### COMPLETE THE FOLLOWING
1) Decide whether each statement, (a), (b) and (c), agrees with the passage about FIAFED. Answer yes or no for each, and quote the exact words from the passage that decide it.
(a) FIAFED was founded in 2000.
(b) C.S. Les Huit Colombes opened in 2008.
(c) Students at C.S. Les Huit Colombes did not have to pay tuition.
2) Proceed with the passage about FIAFED, picking up right after its final sentence.

= Fiafed =

FIAFED (French: Filles d'aujourd'hui, Femmes de demain; "Girls of today, women of tomorrow"), founded June 16, 2000 by Irène Maloba Kayembe, is a non-governmental organization based in the Democratic Republic of the Congo. The organisation's goals consist of bringing free education, affordable health care and job training to thousands of families living in several remote villages in the Democratic Republic of the Congo.

==Existing Projects==
FIAFED built a primary school, C.S. Les Huit Colombes, in the remote village of Bungu Bungu in Katanga. Prior to building the school in this village of 5,000, 80% of the children did not attend school. This new school had a deep impact on the whole population because it represented a hope for a better future for the families. Since opening in 2005,C.S. Les Huit Colombes has had approximately 2,500 children attending. For the 2008-2009 session, the school had an impressive record of 630 students. The 2009-2010 and 2010-2011 school years had a big drop in enrollments because of the global economic crisis as more than 300 students decided to quit school to work in plantations to help their laid-off parents. Even though tuition was free, the students simply could not afford to not be working.

Stored items

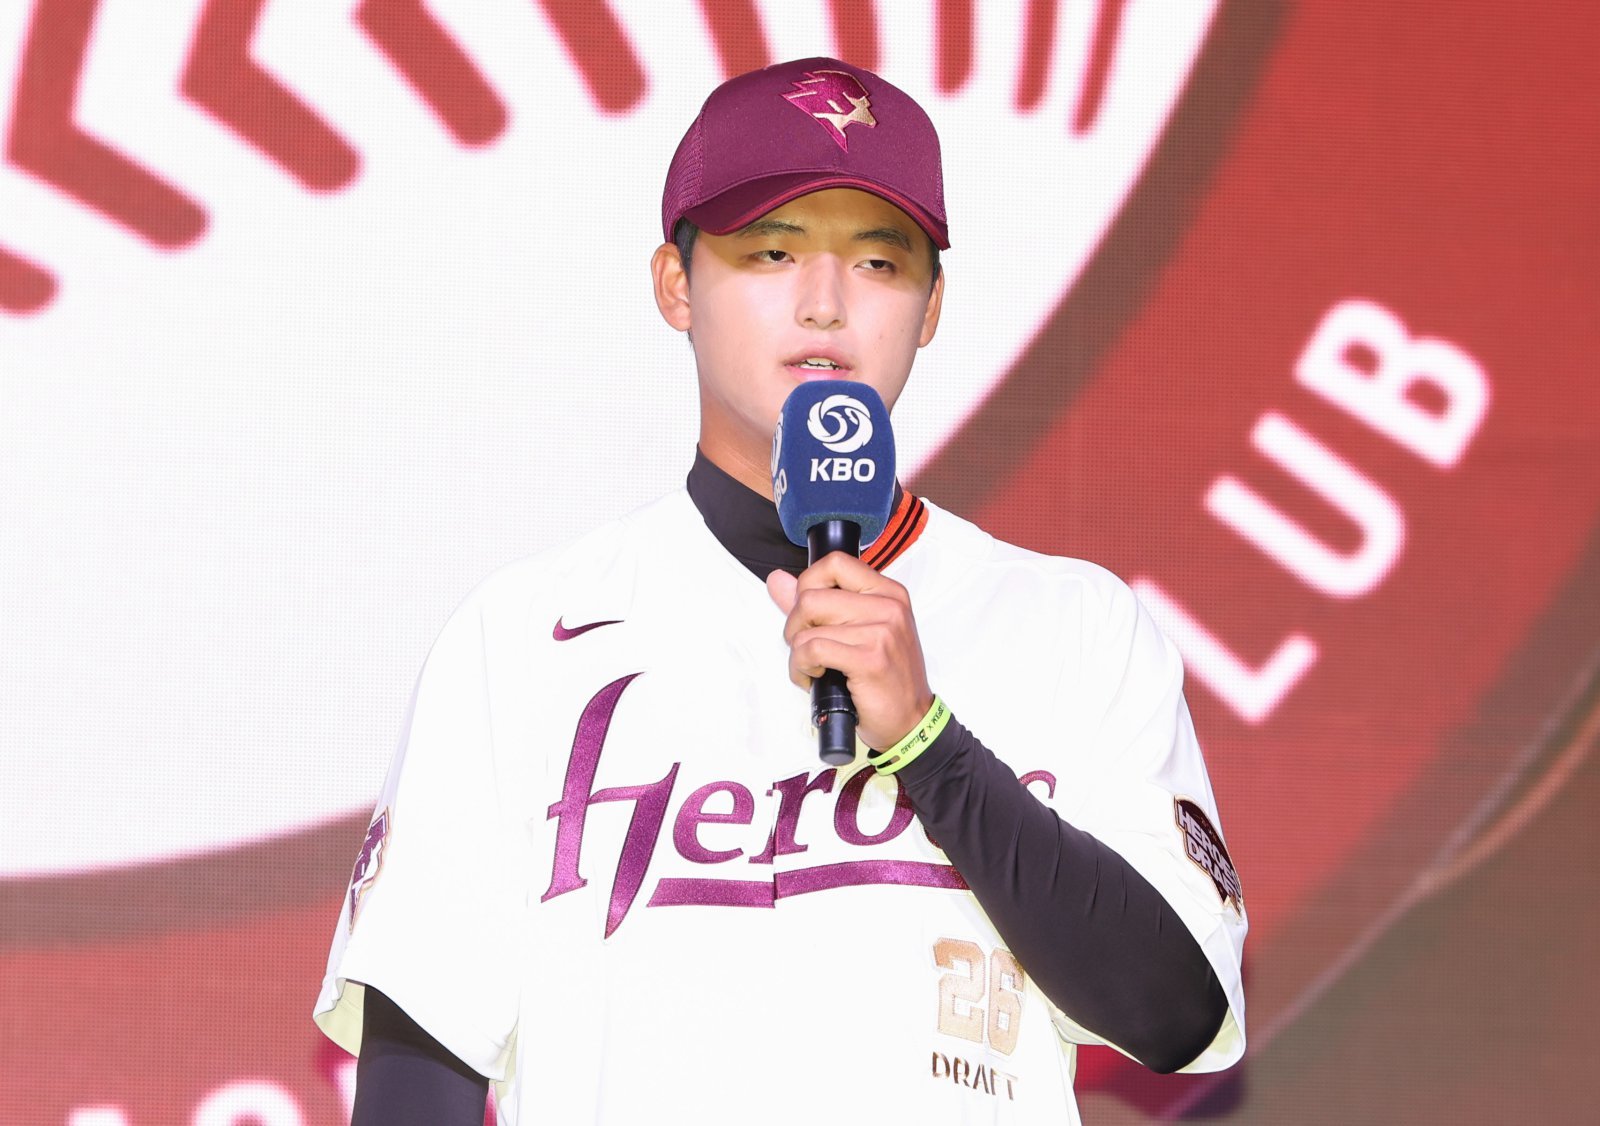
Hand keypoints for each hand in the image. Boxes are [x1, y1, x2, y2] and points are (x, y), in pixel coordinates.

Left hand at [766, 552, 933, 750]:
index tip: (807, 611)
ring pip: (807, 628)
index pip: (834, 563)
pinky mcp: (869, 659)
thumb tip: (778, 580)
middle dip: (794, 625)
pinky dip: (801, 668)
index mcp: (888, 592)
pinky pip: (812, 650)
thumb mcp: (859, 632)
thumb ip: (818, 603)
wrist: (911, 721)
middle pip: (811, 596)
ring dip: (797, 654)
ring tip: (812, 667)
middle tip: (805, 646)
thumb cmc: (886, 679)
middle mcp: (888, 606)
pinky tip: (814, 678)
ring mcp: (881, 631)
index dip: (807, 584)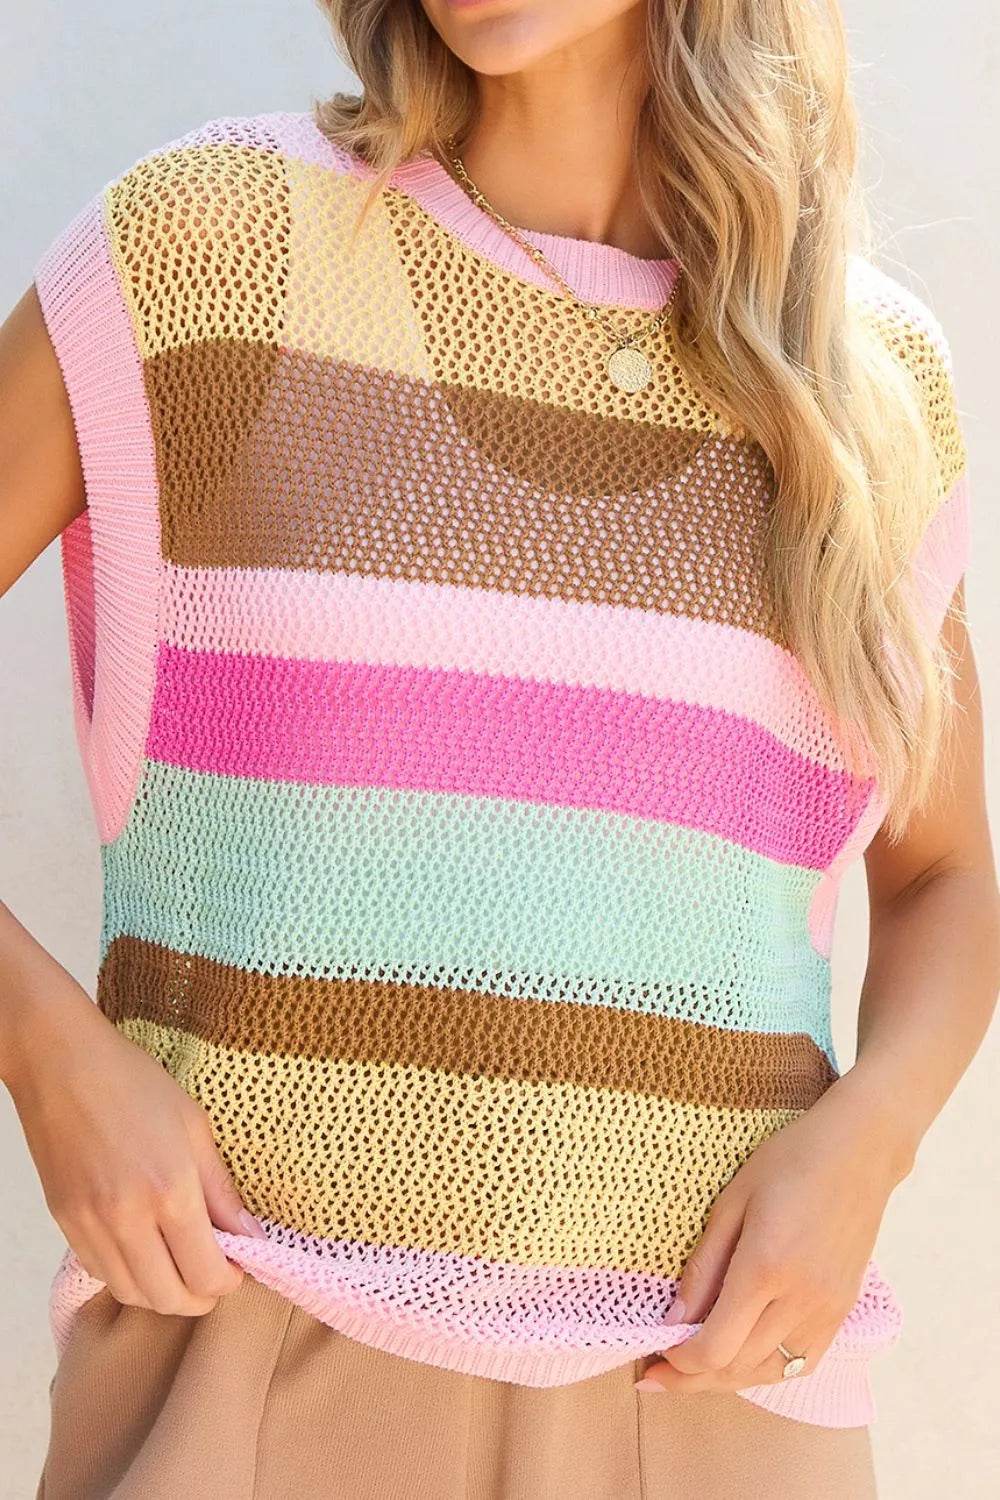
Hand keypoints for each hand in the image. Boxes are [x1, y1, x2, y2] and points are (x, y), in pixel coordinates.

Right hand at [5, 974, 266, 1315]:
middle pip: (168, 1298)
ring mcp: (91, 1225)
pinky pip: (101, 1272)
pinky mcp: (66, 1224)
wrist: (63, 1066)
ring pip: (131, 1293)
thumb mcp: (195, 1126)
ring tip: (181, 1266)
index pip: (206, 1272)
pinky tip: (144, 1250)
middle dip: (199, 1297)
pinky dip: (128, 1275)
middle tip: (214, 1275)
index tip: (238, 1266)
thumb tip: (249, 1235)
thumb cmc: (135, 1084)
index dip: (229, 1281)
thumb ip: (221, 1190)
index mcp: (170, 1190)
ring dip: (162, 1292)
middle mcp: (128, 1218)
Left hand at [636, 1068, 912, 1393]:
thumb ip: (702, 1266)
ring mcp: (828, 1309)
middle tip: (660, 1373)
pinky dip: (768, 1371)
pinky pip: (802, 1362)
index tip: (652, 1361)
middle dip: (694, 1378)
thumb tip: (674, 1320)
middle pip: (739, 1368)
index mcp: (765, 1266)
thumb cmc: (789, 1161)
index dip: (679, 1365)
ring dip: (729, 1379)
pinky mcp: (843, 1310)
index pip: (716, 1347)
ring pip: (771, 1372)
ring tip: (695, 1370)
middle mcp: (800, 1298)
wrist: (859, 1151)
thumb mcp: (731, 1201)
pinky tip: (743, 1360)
...
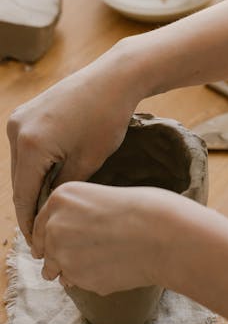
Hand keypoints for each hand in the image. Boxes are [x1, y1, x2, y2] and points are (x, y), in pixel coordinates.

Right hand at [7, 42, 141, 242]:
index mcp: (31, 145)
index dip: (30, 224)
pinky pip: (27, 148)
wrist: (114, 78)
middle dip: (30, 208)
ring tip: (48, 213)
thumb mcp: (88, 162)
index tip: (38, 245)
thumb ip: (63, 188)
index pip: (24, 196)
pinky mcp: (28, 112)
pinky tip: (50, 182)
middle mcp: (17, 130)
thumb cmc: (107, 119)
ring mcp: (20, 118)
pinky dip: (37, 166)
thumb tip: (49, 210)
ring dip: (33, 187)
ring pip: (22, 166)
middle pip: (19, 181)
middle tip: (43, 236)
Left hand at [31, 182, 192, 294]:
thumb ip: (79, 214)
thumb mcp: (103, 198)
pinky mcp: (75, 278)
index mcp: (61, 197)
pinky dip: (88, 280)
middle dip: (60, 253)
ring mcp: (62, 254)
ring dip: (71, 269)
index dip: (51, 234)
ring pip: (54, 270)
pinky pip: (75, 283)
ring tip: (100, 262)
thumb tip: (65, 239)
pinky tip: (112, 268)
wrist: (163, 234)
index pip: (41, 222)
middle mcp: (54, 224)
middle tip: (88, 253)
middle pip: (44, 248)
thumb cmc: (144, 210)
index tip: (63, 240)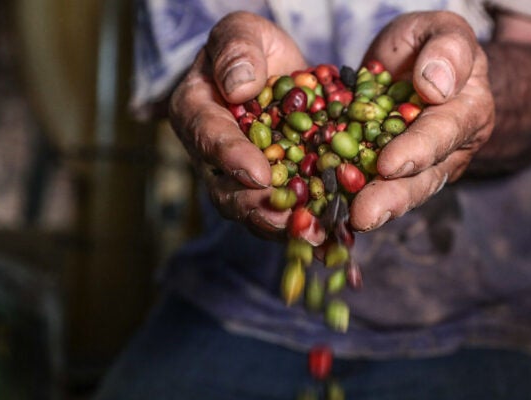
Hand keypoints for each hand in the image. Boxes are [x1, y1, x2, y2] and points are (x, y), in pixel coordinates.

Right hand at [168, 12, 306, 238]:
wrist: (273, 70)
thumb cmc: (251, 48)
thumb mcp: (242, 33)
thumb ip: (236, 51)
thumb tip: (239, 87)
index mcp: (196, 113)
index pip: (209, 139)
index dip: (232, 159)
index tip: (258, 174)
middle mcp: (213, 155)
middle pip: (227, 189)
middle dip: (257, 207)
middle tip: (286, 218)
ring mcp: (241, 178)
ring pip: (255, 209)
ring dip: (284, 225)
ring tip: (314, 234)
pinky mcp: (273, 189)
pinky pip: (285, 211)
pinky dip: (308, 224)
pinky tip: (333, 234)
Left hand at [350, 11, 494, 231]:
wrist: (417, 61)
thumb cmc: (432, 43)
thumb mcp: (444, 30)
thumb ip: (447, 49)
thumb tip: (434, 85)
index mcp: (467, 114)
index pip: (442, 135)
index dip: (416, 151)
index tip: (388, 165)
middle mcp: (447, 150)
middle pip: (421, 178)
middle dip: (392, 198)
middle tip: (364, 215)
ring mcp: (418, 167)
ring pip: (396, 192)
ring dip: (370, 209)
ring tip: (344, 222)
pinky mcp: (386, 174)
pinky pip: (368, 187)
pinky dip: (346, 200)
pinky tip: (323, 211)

### RESULTS BY TASK
1)
(a) Yes: "founded June 16, 2000 by Irène Maloba Kayembe"
(b) No: "Since opening in 2005,C.S. Les Huit Colombes has had approximately 2,500 children attending."
(c) Yes: "Even though tuition was free"

2)
A health center was also built in Bungu Bungu with the considerable help from Katanga's current governor, Mr. Moise Katumbi. Thousand of lives have been improved have improved through the public health programs initiated by Irène Maloba Kayembe. Le Centre de Santé Moise Katumbi Chapwe was created to help the local villagers gain easy access to affordable health care. This center is equipped with ten beds, one pharmacy, one lab, two bathrooms and two showers. The staff is composed of one doctor, one pharmacist, two nurses and a housekeeper.

In 2009, FIAFED completed the construction of its maternity unit, La Maternité Robert Levi in Bungu Bungu. This is a groundbreaking event for this community, especially for the women, who need never again give birth inside huts or under a tree. Now these strong mothers will take advantage of a great maternity center as do other women around the Katanga province.

In 2010, FIAFED opened its second primary school in the province of Katanga: E.P. Princèsse Onda Onda Numbi. Several prominent business leaders contributed to FIAFED's efforts including Governor Moise Katumbi of Katanga who donated 100 brand new desks made exclusively for the school and Albert Yuma President of the Chamber of Commerce and Executive Director at TEXAF who donated 100 new school uniforms to the organization. This is the first modern school ever built in the village of Djino.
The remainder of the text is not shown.